Single by Lil Jon featuring E-40 and Sean Paul of YoungBloodZ

from the album Crunk Rock (intended) and Crunk Hits, Vol. 2
- Released: April 11, 2006
- Recorded: 2005
- Genre: Crunk; snap;
- Length: 4:34
- Label: TVT; BME;
- Songwriters: Jonathan Smith; Earl Stevens; Sean Paul Joseph; Alphonzo Bailey;
- Producer: Lil Jon

Lil Jon singles chronology
| "Toma" (2005) | "Snap Yo Fingers" (2006) | "Act a Fool" (2006) |

E-40 singles chronology
| "Tell Me When to Go" (2006) | "Snap Yo Fingers" (2006) | "U and Dat" (2006) |

Music video
- "Snap Yo Fingers" on YouTube

= Snap Yo Fingers =

2006 single by Lil Jon

"Snap Yo Fingers" is a song by American rapper Lil Jon. It was originally intended to be the first single from Lil Jon's solo debut album, Crunk Rock. However, the release date of Crunk Rock was subsequently delayed. In August 2006, Lil Jon's label TVT Records released the second volume of its Crunk Hits compilation, and "Snap Yo Fingers" was the opening track. When Crunk Rock was finally released four years later, the song was left out of the album.
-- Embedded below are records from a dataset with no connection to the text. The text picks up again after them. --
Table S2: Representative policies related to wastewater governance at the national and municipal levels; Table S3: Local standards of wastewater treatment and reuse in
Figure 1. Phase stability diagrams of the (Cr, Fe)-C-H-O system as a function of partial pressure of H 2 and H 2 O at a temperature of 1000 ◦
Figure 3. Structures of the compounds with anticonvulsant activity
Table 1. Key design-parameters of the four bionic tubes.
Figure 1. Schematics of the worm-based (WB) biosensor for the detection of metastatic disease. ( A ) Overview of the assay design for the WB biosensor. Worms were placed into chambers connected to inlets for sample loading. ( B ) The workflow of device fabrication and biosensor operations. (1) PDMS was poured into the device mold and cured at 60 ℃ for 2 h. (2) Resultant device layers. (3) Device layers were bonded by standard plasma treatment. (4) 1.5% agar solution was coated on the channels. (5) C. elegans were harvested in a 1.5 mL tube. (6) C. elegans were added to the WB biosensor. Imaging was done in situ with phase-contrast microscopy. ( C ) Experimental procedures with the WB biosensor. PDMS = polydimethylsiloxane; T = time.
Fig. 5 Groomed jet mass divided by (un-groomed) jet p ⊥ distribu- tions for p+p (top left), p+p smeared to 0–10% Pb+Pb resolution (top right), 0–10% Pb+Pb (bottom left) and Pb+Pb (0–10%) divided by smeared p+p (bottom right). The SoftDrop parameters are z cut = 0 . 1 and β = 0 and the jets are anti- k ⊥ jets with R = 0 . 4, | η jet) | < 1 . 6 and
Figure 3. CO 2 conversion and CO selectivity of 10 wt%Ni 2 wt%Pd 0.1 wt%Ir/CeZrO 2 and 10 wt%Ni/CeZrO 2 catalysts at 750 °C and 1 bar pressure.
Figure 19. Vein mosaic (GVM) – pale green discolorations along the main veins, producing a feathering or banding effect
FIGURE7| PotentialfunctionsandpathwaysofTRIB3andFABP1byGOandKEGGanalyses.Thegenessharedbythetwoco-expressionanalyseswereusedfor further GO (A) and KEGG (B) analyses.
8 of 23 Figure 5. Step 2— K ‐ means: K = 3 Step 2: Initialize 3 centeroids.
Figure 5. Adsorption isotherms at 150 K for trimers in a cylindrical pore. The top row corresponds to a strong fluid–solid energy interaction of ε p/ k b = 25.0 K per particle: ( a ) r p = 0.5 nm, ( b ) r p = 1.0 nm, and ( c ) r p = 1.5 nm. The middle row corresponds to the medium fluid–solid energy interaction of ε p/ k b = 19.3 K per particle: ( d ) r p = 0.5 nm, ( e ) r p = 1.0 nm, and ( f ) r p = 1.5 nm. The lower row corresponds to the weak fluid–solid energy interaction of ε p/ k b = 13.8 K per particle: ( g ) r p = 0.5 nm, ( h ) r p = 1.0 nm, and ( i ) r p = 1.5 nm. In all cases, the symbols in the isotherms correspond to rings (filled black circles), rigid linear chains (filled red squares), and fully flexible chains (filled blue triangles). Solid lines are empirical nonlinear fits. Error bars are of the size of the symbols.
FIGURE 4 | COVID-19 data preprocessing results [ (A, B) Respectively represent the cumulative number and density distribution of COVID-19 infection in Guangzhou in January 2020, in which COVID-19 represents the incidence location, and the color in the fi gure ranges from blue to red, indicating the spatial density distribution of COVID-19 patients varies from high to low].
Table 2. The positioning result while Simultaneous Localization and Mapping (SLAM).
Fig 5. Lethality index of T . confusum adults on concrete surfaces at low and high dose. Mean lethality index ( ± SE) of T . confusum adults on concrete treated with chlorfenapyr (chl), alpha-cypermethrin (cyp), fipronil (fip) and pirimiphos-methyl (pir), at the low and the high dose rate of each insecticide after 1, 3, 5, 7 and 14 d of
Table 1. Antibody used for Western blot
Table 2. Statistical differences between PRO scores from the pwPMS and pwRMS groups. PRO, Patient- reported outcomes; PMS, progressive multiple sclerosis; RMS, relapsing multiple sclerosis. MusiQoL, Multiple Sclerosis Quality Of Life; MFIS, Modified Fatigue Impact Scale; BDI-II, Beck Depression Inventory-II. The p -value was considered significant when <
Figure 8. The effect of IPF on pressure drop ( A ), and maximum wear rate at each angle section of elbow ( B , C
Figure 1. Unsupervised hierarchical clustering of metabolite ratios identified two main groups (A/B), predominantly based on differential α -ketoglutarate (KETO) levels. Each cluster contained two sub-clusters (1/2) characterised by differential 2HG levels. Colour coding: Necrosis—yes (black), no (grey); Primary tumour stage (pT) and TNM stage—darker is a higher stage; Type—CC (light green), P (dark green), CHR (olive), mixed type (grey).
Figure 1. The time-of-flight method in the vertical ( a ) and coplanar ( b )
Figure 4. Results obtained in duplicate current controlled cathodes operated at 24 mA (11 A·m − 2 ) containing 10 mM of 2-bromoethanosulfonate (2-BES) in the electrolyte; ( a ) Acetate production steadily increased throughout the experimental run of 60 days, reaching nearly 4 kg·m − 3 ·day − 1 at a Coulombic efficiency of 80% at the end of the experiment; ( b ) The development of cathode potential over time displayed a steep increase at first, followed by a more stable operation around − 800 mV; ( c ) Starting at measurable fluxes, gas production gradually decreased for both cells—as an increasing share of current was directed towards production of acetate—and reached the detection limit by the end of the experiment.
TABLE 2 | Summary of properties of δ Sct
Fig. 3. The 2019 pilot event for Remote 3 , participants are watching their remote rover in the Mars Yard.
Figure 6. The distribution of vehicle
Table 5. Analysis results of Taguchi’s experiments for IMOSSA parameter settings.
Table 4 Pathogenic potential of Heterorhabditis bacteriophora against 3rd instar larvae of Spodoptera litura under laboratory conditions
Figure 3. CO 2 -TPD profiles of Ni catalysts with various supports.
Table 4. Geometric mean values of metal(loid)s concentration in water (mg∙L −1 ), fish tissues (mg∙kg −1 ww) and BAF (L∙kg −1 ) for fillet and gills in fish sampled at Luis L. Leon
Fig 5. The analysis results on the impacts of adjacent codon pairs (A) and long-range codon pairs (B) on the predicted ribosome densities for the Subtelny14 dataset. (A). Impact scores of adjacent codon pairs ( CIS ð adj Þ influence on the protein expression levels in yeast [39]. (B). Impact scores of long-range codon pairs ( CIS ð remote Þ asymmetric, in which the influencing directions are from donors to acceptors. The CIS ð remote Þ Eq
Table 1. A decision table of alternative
The song was produced by Lil Jon and features E-40 and Sean Paul of YoungBloodZ. The catchy, club oriented Southern hip-hop track allowed the song to peak at number 7 on the U.S. Billboard Hot 100.

On the Billboard Hot 100 and Hot R&B/Hip-Hop Songs charts, the song reached number seven and one, respectively. The music video was directed by Hype Williams.

==Remix==
The official remix features additional vocals by Lil Jon and verses by rappers Sun-E and Chyna Whyte.

==Track listing==
1. "Snap Yo Fingers" (Radio Edit) – 4:34
2. "Snap Yo Fingers" (Explicit version) – 4:34
3. "Snap Yo Fingers" (Instrumental version) – 4:34
4. "Snap Yo Fingers" (A cappella version) – 4:09

==Chart positions==
===Weekly charts===

| Chart (2006) | Peak position |
|---|---|
| Australia (ARIA) | 57 |
| Germany (GfK) | 89 |
| New Zealand (Recorded Music NZ) | 14 |
| US Billboard Hot 100 | 7 |
| US Hot R&B/Hip-Hop Songs (Billboard) | 1 |
| US Pop Airplay (Billboard) | 25 |
| US Pop 100 (Billboard) | 18 |
| US Rhythmic Airplay (Billboard) | 1 |

===Year-end charts===

| Chart (2006) | Position |
|---|---|
| US Billboard Hot 100 | 24 |
| US Hot R&B/Hip-Hop Songs (Billboard) | 8 |
| US Rhythmic (Billboard) | 2 |

==Certifications==

| Region | Certification | Certified units/sales |
| New Zealand (RMNZ) | Platinum | 30,000^{‡} |
| United States (RIAA) | Platinum | 1,000,000^{^} |
^{^} Shipments figures based on certification alone. ^{‡} Sales+streaming figures based on certification alone.